▸ **Task requirements**:
Leaving the images out, output each entry below exactly.

(Beginning of Provided entries)

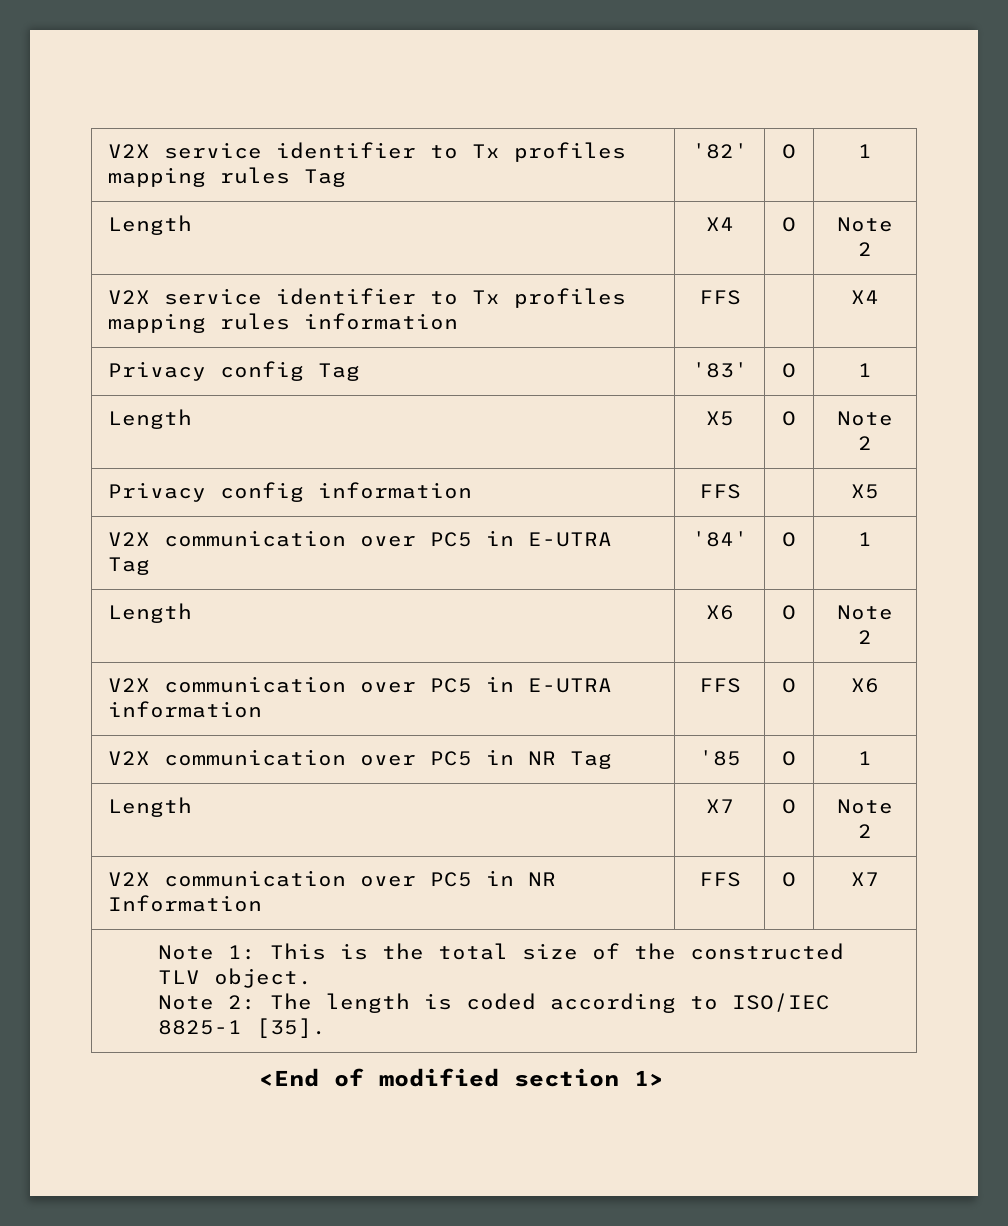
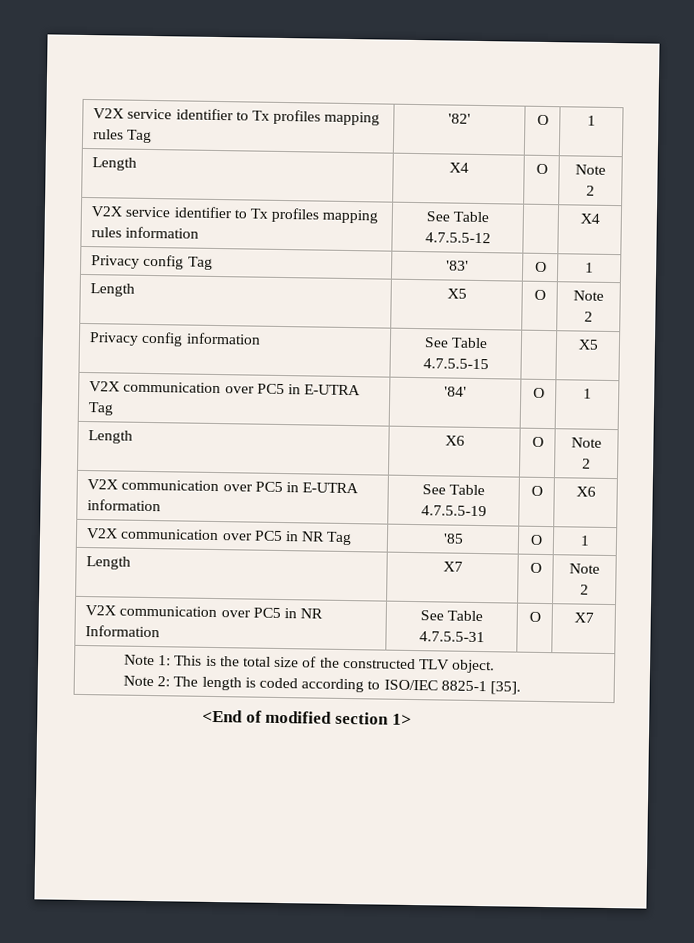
[698,290,741,305] FFS -> [425,211,490,223] [424,232,491,244] See Table 4.7.5.5-12
[698,484,741,499] FFS -> [423,337,489,349] [422,358,489,370] See Table 4.7.5.5-15
[698,678,741,693] FFS -> [421,484,486,496] [420,505,487,517] See Table 4.7.5.5-19
[698,872,741,887] FFS -> [419,610,484,622] [418,631,485,643] See Table 4.7.5.5-31

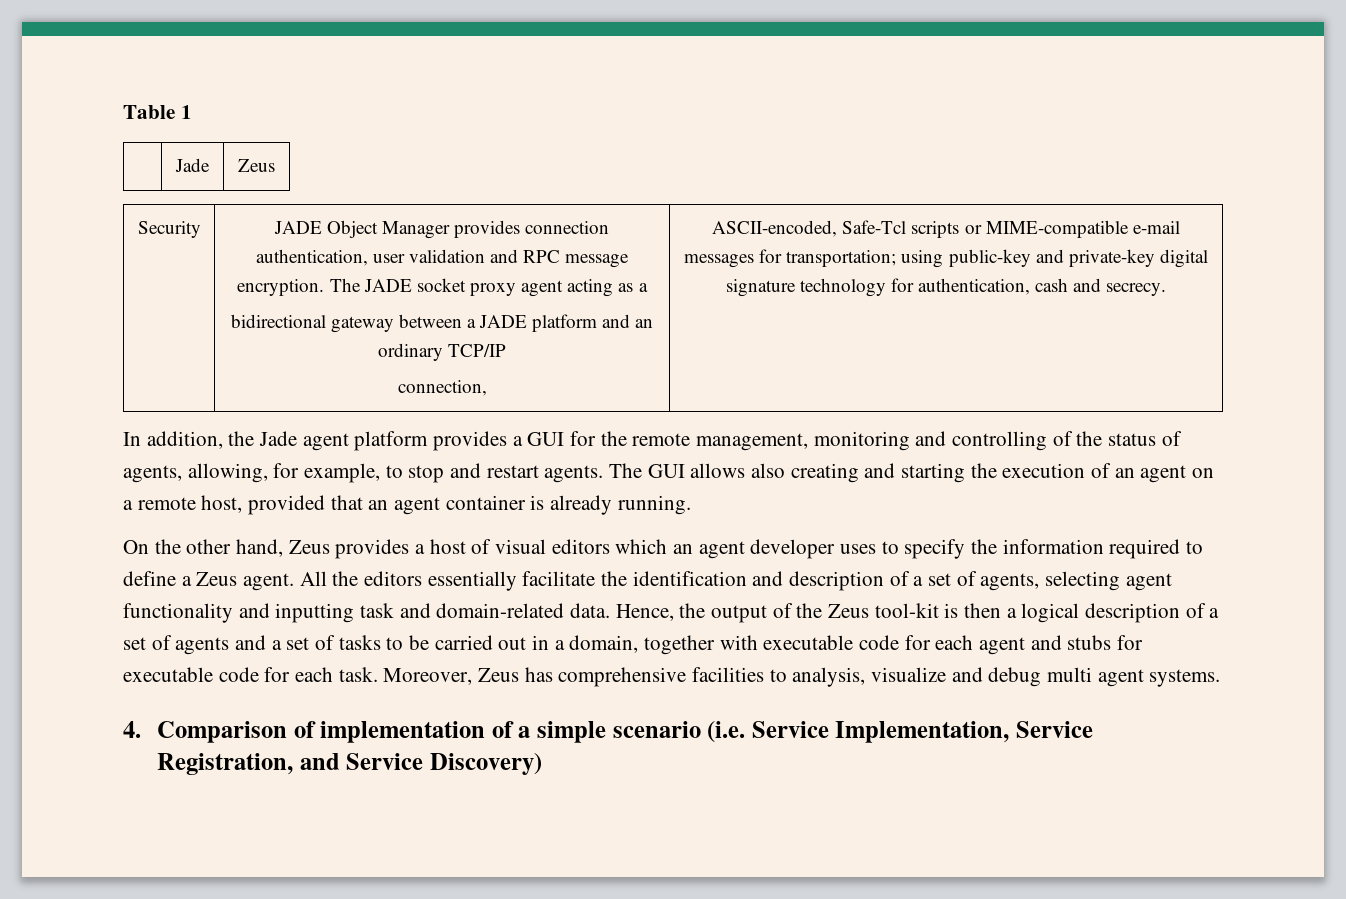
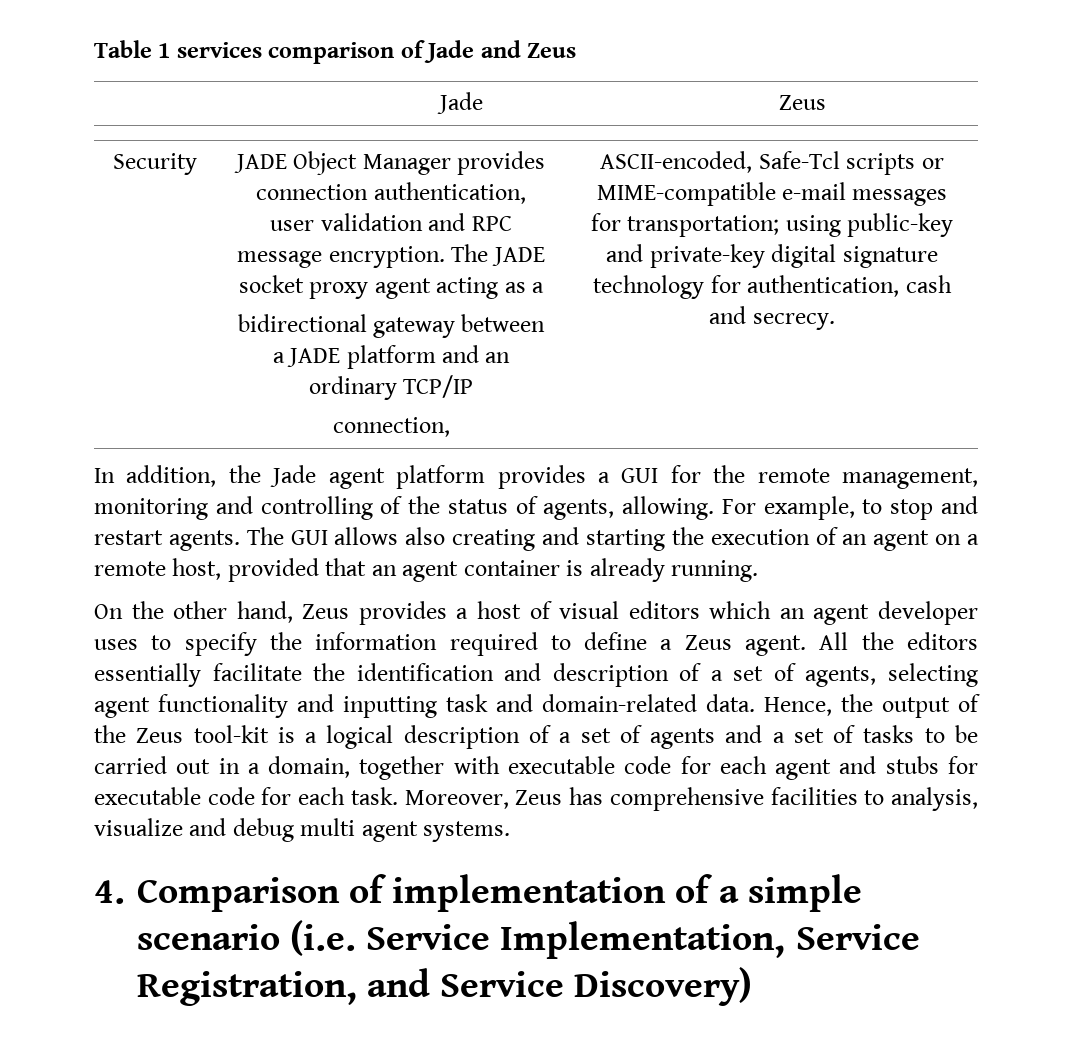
(192, 112) none -> [176,40,577,64] services comparison of Jade and Zeus
[187,463,300,483] allowing, for -> [622,496,756,520] allowing. For
[964,603,1002,618] then -> (295, 735) none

(End of Provided entries)

▸ **Answer**:
[698,290,741,305] FFS -> [425,211,490,223] [424,232,491,244] See Table 4.7.5.5-12
[698,484,741,499] FFS -> [423,337,489,349] [422,358,489,370] See Table 4.7.5.5-15
[698,678,741,693] FFS -> [421,484,486,496] [420,505,487,517] See Table 4.7.5.5-19
[698,872,741,887] FFS -> [419,610,484,622] [418,631,485,643] See Table 4.7.5.5-31

(192, 112) none -> [176,40,577,64] services comparison of Jade and Zeus
[187,463,300,483] allowing, for -> [622,496,756,520] allowing. For
[964,603,1002,618] then -> (295, 735) none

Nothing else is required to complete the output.